Problem statement: In the listing beneath this line, copy exactly the lines starting with the one containing "surgery, splenectomy, and" and going on through the one containing "frequency and cryosurgical ablations are".

Data section:
※
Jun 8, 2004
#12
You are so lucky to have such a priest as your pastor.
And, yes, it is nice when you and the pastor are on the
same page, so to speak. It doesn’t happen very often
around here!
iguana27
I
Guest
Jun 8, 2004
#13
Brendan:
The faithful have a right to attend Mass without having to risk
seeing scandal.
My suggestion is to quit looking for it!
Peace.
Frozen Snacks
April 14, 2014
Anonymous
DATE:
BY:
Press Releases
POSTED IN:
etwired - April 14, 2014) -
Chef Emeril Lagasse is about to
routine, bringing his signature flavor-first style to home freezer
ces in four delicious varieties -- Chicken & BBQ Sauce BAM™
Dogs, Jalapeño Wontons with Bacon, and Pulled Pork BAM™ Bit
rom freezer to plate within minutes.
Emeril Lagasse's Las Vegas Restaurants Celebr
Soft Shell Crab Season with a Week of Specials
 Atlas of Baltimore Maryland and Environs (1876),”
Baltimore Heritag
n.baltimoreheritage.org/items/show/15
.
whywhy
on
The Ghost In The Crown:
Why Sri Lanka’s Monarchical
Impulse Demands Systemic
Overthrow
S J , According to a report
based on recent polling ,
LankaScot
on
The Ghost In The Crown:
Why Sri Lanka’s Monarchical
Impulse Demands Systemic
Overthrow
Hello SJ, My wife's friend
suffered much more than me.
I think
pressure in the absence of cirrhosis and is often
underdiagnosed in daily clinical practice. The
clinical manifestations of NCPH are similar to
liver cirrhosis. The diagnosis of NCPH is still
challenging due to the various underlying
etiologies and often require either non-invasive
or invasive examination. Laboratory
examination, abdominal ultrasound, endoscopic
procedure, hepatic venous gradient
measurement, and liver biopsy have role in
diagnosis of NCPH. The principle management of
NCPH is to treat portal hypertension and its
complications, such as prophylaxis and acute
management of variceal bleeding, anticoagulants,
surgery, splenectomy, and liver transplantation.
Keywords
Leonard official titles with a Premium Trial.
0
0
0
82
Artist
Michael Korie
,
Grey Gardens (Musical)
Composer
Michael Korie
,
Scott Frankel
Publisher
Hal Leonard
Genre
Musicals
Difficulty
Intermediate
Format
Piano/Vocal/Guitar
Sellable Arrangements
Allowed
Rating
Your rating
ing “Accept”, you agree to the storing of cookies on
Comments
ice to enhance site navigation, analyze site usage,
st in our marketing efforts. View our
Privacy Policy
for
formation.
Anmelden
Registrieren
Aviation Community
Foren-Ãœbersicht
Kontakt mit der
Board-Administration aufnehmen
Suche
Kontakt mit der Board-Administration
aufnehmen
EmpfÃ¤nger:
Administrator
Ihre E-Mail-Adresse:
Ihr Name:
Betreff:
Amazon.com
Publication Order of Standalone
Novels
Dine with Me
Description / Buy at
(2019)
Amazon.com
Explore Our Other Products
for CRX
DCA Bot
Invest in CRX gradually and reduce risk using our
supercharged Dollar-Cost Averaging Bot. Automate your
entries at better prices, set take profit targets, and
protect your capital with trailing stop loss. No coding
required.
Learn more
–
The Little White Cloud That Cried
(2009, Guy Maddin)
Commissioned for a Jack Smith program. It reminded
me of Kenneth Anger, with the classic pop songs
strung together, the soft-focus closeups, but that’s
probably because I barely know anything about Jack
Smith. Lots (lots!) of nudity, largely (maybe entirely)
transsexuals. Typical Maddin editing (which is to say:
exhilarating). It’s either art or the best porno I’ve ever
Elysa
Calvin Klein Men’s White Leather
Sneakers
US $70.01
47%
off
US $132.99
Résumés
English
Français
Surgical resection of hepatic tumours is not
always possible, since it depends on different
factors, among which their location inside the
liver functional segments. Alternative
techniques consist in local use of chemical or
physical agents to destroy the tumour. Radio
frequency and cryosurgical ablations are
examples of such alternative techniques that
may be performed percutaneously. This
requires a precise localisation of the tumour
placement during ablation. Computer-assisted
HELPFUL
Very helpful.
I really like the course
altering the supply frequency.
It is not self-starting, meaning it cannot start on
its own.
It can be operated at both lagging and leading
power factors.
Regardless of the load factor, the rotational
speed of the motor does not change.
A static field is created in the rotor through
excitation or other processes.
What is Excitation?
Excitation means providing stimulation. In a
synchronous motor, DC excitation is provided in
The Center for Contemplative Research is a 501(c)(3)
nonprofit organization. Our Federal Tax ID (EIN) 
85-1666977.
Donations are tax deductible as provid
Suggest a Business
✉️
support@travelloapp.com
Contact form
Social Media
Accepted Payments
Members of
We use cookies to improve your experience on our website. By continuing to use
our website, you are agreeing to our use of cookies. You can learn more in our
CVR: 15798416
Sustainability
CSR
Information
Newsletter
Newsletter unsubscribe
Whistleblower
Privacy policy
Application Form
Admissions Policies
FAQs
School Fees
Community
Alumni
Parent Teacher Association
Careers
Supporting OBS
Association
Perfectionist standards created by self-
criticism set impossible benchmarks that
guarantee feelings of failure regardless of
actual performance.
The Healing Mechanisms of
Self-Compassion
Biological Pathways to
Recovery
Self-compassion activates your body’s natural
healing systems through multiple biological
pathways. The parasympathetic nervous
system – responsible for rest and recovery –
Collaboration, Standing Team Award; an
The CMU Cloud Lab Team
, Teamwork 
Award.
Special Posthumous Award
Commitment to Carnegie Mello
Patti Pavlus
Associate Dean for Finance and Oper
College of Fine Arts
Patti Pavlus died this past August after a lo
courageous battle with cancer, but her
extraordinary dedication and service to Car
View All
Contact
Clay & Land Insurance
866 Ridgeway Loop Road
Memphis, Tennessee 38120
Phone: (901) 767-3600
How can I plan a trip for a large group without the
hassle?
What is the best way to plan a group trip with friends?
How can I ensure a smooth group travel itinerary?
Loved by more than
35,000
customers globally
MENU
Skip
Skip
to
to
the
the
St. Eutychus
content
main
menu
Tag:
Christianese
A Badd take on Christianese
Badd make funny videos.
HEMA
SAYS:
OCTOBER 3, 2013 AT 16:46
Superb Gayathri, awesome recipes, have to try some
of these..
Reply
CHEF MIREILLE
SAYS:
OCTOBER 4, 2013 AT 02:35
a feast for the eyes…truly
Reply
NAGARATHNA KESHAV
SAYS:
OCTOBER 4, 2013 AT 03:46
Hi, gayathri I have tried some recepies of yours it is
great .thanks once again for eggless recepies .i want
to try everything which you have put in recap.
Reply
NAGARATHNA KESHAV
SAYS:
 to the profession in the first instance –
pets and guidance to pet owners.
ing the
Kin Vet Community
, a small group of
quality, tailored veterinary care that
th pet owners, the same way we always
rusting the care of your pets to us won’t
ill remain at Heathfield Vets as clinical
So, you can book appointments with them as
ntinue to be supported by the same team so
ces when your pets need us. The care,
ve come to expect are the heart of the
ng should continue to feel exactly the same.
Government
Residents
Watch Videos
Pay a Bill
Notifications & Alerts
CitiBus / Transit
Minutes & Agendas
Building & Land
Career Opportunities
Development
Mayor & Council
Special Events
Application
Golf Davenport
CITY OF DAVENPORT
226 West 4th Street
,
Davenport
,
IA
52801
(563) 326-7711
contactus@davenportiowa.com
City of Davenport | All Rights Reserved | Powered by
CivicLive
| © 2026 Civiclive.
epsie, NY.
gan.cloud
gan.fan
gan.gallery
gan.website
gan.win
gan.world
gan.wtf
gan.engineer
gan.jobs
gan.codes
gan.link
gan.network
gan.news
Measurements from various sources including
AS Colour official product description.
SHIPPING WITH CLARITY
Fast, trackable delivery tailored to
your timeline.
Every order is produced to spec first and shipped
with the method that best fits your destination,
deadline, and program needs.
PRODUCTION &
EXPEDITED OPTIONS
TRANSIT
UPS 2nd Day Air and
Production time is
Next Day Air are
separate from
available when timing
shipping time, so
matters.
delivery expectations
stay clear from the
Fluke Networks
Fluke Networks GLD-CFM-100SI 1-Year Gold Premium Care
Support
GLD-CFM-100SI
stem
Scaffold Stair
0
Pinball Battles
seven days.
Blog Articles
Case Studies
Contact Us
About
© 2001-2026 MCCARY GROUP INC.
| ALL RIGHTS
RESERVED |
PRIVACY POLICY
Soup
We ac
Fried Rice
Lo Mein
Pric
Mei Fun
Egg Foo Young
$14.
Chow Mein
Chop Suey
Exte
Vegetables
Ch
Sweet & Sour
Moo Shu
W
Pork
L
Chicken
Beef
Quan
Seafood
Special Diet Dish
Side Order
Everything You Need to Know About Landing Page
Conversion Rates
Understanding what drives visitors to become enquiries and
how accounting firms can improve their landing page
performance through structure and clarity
※
Problem solution:
surgery, splenectomy, and liver transplantation.
Keywords
Leonard official titles with a Premium Trial.
0
0
0
82
Artist
Michael Korie
,
Grey Gardens (Musical)
Composer
Michael Korie
,
Scott Frankel
Publisher
Hal Leonard
Genre
Musicals
Difficulty
Intermediate
Format
Piano/Vocal/Guitar
Sellable Arrangements
Allowed
Rating
Your rating
ing “Accept”, you agree to the storing of cookies on
Comments
ice to enhance site navigation, analyze site usage,
st in our marketing efforts. View our
Privacy Policy
for
formation.
Anmelden
Registrieren
Aviation Community
Foren-Ãœbersicht
Kontakt mit der
Board-Administration aufnehmen
Suche
Kontakt mit der Board-Administration
aufnehmen
EmpfÃ¤nger:
Administrator
Ihre E-Mail-Adresse:
Ihr Name:
Betreff:
Amazon.com
Publication Order of Standalone
Novels
Dine with Me
Description / Buy at
(2019)
Amazon.com
Explore Our Other Products
for CRX
DCA Bot
Invest in CRX gradually and reduce risk using our
supercharged Dollar-Cost Averaging Bot. Automate your
entries at better prices, set take profit targets, and
protect your capital with trailing stop loss. No coding
required.
Learn more
–
The Little White Cloud That Cried
(2009, Guy Maddin)
Commissioned for a Jack Smith program. It reminded
me of Kenneth Anger, with the classic pop songs
strung together, the soft-focus closeups, but that’s
probably because I barely know anything about Jack
Smith. Lots (lots!) of nudity, largely (maybe entirely)
transsexuals. Typical Maddin editing (which is to say:
exhilarating). It’s either art or the best porno I’ve ever
Elysa
Calvin Klein Men’s White Leather
Sneakers
US $70.01
47%
off
US $132.99
Résumés
English
Français
Surgical resection of hepatic tumours is not
always possible, since it depends on different
factors, among which their location inside the
liver functional segments. Alternative
techniques consist in local use of chemical or
physical agents to destroy the tumour. Radio
frequency and cryosurgical ablations are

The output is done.